The two-day summit in Washington, attended by heads of state and other leaders of 47 countries, resulted in a useful agreement with significant potential. Perhaps its greatest achievement was in raising consciousness of the problem.

One notable absentee was Israeli Prime Minister Benjamin Netanyahu. Israel is likely one of eight states - along with China, France, India, Pakistan, Russia, the United Kingdom, and the United States - that possesses nuclear weapons. Five of them have signed the Nuclear Nonproliferation Treaty; India, Israel, and Pakistan have not.

Israel denies that it possesses such weapons, even though in 2006 Prime Minister Ehud Olmert said, in a slip of the tongue, that it did; the government then quickly backtracked. Mr. Netanyahu reportedly was concerned that Egypt and Turkey intended to raise the subject at this week's security conference, so he sent a lower-ranking official to represent Israel.

Neither Iran nor North Korea, both aspiring nuclear powers, was invited.

The attendees agreed to take necessary measures to secure or eliminate their nuclear stocks in the next four years, which would help keep nuclear material out of the hands of potential terrorists.

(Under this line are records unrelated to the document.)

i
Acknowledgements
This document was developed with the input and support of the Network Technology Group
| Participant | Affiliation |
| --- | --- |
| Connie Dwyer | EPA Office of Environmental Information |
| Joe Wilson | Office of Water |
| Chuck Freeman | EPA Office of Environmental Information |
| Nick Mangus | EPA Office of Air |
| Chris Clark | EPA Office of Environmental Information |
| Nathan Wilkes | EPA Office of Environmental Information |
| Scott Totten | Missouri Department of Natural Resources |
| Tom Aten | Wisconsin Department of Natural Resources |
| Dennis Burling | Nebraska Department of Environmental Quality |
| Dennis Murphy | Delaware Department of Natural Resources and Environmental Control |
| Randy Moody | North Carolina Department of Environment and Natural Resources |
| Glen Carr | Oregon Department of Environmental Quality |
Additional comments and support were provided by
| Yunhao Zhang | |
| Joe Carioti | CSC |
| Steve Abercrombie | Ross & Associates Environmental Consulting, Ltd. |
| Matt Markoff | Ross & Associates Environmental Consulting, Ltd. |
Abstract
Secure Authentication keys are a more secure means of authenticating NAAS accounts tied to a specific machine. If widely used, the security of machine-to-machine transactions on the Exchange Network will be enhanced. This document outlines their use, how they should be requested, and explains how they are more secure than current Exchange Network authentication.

The goal is commendable and clearly in the best interests of the world. It's also good news that the world's leaders will confer on the subject again in South Korea in 2012. But the obvious problem lies in implementation.

In the United States alone are 15 civilian research reactors that use highly enriched uranium, the essential ingredient in nuclear weapons. The rest of the world has 130 such reactors - some of them in Belarus, Iran, Jamaica, Kazakhstan, Nigeria and Uzbekistan and some on civilian ships.

A second problem is that some of the countries will ask the United States for money to achieve security for their nuclear stocks and reactors. America will find it hard to refuse if it is serious about the project.

All in all, what Mr. Obama achieved with the conference, in raising awareness and acquiring pledges, was definitely worth the effort. Now comes the hard part.